+++ Document extract +++

Beyond Binary Claims: Mathematical Discovery Through Human-AI Collaboration Part 6

As stated in the last post in this series I thought I was done with this number theory but, "every time I try to get out, they keep pulling me back in!" I sent my ABC Factorial Proof off for publication at a respected number theory journal back in January, and it got through desk rejection and they are searching for a referee to peer review it. So, I decided to discuss it with the new Claude Sonnet 3.7 in case it found new errors. It didn’t and suggested that I look at Brocard’s equation, which is another factorial problem without closed solution. So I did, and it turns out that there is a way to make a small change to the solution for the ABC Factorial case and get the solution for Brocard’s equation (which alluded Ramanujan). Because the referee has not yet been found, the editor is allowing me to add this part giving solutions to three open problems in one proof (ABC Factorial, Primorial Product of Consecutive Integers, and Brocard’s Equation).

These all came from my discovery of a new class of numbers that I call “primorial complete” or “π-complete” for short. As I explained earlier, these numbers have prime factorizations that are not missing (and are thus “complete”) any prime factors up to their largest prime factor. For example, 60 is π-complete because it is

\(2^2 \times 3 \times 5 \)

while 20 is not because it is

\(2^2 \times 5\)

which is missing 3.

+++ Source material +++

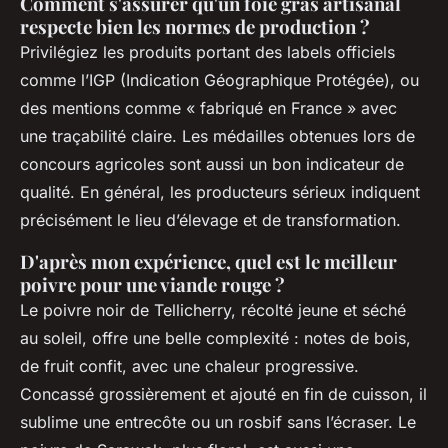
Comment s'assurer qu'un foie gras artisanal
respecte bien les normes de production ?
Privilégiez les produits portant des labels officiels
comme l’IGP (Indication Géographique Protégée), ou
des mentions comme « fabriqué en France » avec
une traçabilité claire. Les médailles obtenues lors de
concours agricoles sont aussi un bon indicateur de
qualité. En général, les producteurs sérieux indiquent
précisément le lieu d’élevage et de transformation.
D'après mon expérience, quel est le meilleur
poivre pour une viande rouge ?
Le poivre noir de Tellicherry, récolté jeune et séché
au soleil, offre une belle complexité : notes de bois,
de fruit confit, avec une chaleur progressive.
Concassé grossièrement et ajouté en fin de cuisson, il
sublime une entrecôte ou un rosbif sans l’écraser. Le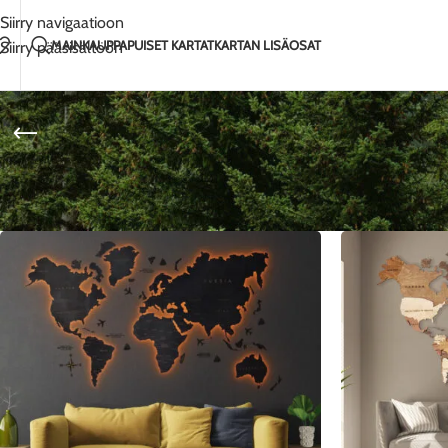
Käsintehty rakkaudella Liettuassa
2-5 päivän to
Siirry navigaatioon
MAIN
KAUPPA
PUISET KARTAT
KARTAN LISÄOSAT
Siirry pääsisältöön
Puiset kartat
Etusivu
/
Puiset kartat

+++

Task prompt:
Edit the passage of the blog post starting at "These all came" and ending at "is missing 3.", replacing "missing" with "lacking" throughout.

Answer below:
These all came from my discovery of a new class of numbers that I call “primorial complete” or “π-complete” for short. As I explained earlier, these numbers have prime factorizations that are not lacking (and are thus “complete”) any prime factors up to their largest prime factor. For example, 60 is π-complete because it is

\(2^2 \times 3 \times 5 \)

while 20 is not because it is

\(2^2 \times 5\)

which is lacking 3.